Quelques femmes de la Réforme

Perrette Curtet

1569

Elle était la femme d’un M. Chanorrier Des Mesrenges, qui, d’abord pasteur de l’église réformée à Berne, avait été appelé ensuite pas les chrétiens de Blois. Effrayés de l’approche du roi, en 1559, les protestants de Blois le supplièrent de s’éloigner. Dès lors pasteur à Orléans, il demeura à la tête des Huguenots de plus en plus puissants de cette ville, jusqu’en 1568. Les catholiques avaient alors acquis une prépondérance décidée, ils n’attendaient qu’une occasion de se venger des excès commis par les protestants sur les églises, les croix et les images. Chanorrier crut prudent de s’éloigner et se retira à Montargisb.

b – Voir la France protestante, deuxième partie, pag. 336.

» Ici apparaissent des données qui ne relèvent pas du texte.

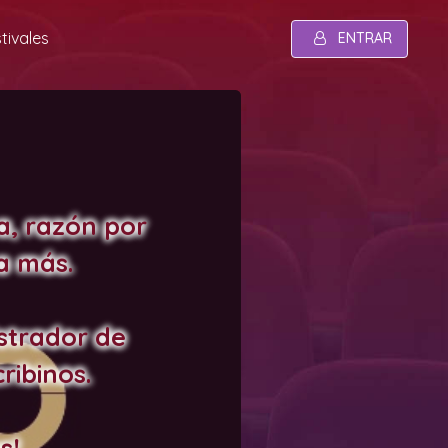
tivales
ENTRAR
a, razón por
a más.
strador de
ribinos.
s!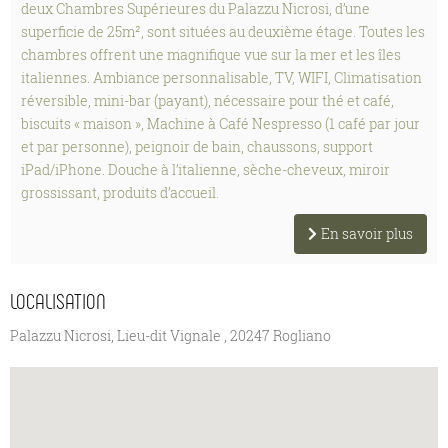
deux Chambres Supérieures du Palazzu Nicrosi, d’une
superficie de 25m², sont situées au deuxième étage. Toutes les
chambres offrent une magnifique vue sur la mer et les îles
italiennes. Ambiance personnalisable, TV, WIFI, Climatisation
réversible, mini-bar (payant), nécessaire pour thé et café,
biscuits « maison », Machine à Café Nespresso (1 café par jour
et par personne), peignoir de bain, chaussons, support
iPad/iPhone. Douche à l’italienne, sèche-cheveux, miroir
grossissant, produits d’accueil.
En savoir plus
LOCALISATION
Palazzu Nicrosi, Lieu-dit Vignale , 20247 Rogliano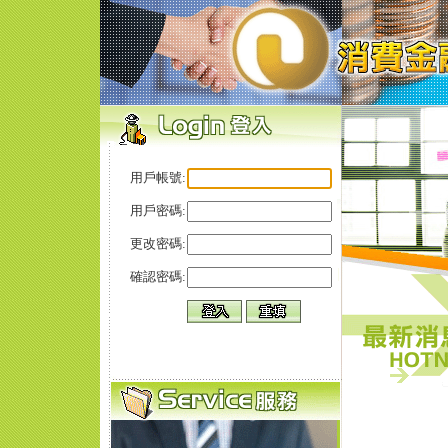
用戶帳號:
用戶密碼:
更改密碼:
確認密碼: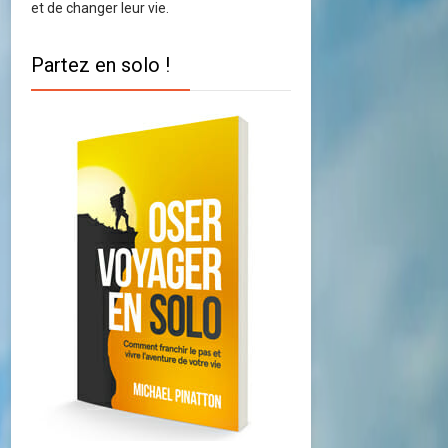
et de changer leur vie.
Partez en solo !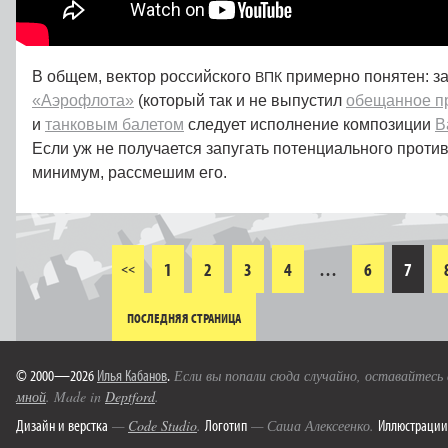
В общем, вектор российского
примерно понятен: з
ВПК
«Аэрофлота»
(который так и не выпустил
обещанное п
и
танковым балетом
следует исполнение композиции
B
Если уж не получается запугать потенциального противн
минимум, рассмешим его.
1
2
3
4
…
6
7
<<
ПОСЛЕДНЯЯ СТРАНИЦА
© 2000—2026
Илья Кабанов
.
Если вы попали сюда случайно, оставайтесь
мной
. Made in
Deptford
.
Дизайн и верстка
Логотип
Иллюстрации
—
Code Studio
.
— Саша Алексеенко.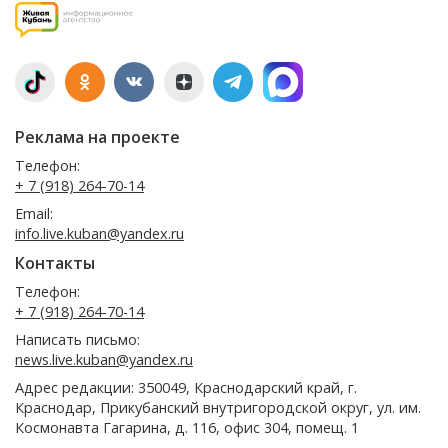
Реклама на проекте
Телефон:
+ 7 (918) 264-70-14
Email:
info.live.kuban@yandex.ru
Контакты
Телефон:
+ 7 (918) 264-70-14
Написать письмо:
news.live.kuban@yandex.ru
Адрес редакции: 350049, Краснодарский край, г.
Краснодар, Прикубанский внутригородской округ, ул. им.
Космонавта Гагарина, д. 116, офис 304, помещ. 1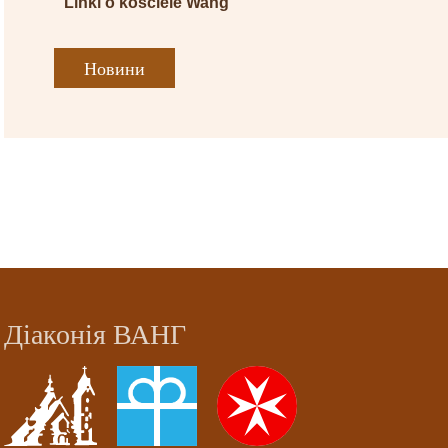
Linki o kościele Wang
Новини
Діаконія ВАНГ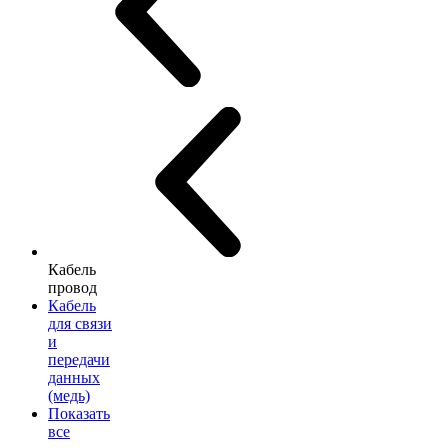
Кабель
провод
Кабель
для связи
и
передачи
данных
(медь)
Показать
все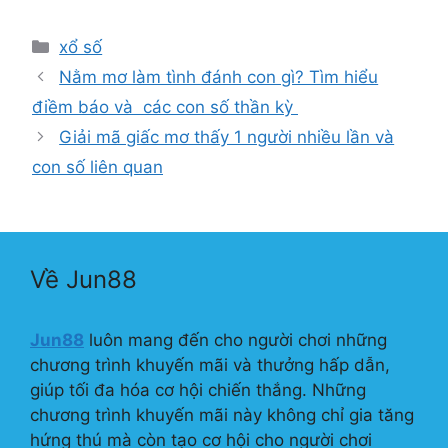
Danh
xổ số
mục
Nằm mơ làm tình đánh con gì? Tìm hiểu
điềm báo và các con số thần kỳ
Giải mã giấc mơ thấy 1 người nhiều lần và
con số liên quan
Về Jun88
Jun88
luôn mang đến cho người chơi những
chương trình khuyến mãi và thưởng hấp dẫn,
giúp tối đa hóa cơ hội chiến thắng. Những
chương trình khuyến mãi này không chỉ gia tăng
hứng thú mà còn tạo cơ hội cho người chơi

Sa femme n’avait pu le suivre. Déguisée en paysanne et protégée par un certain Gonge, vigneron de Baule-les-Orléans, elle sortit de la ville pour échapper à la rage des ennemis. Gonge la mena loger au village de Mardye, chez un Julien Goron, dont la maison était écartée du village et près de la Loire. Se confiant trop à la droiture et aux bonnes intentions de Gonge, madame Chanorrier avait consenti à ne point se faire suivre de sa domestique. Gonge feignit d’aller chercher une voiture pour la conduire à Montargis et alla la dénoncer. Le sergent du lieu et un nommé Colin, « maître de l’Ecu du Pont aux moines, » et son beau-frère, vinrent pendant la soirée et s’emparèrent de la fugitive ; « sur ce, ils la despouillèrent en chemise, volèrent son argent et ses anneaux et la menèrent à la rivière. Estant sur le bord, ils lui dirent avec grands blasphèmes : Confesse-toi. La povre femme respondit : Je vous prie, puisqu’il faut que je meure, que me laissiez prier Dieu. Eux se moquant dirent : Prie donc, que nous oyons comme tu pries. Et faisant sa prière et se recommandant à Dieu, en langage français, l’un d’eux dit : Mort Dieu, ne veux-tu, dire autre chose ? Lors il dit aux autres : Jettons, jettons-la en la rivière, ce qu’ils firent, les uns la prenant par les bras, les autres par les pieds, et ainsi la précipitèrent en la rivière, puis jettèrent à force pièces de glace sur elle pour l’assommer et s’en allèrent. Mais, entendant que la povre femme s’estait jettée sur un gros glaçon pour se sauver, Gonge retourna et acheva de la tuer. »

Les détails de cette horrible scène furent connus plus tard par les révélations d’un des meurtriers, détenu dans les prisons de la duchesse de Ferrare.

Chanorrier Des Mesrenges se retira à Genève, où il fut nommé régent de l’hôpital en 1574.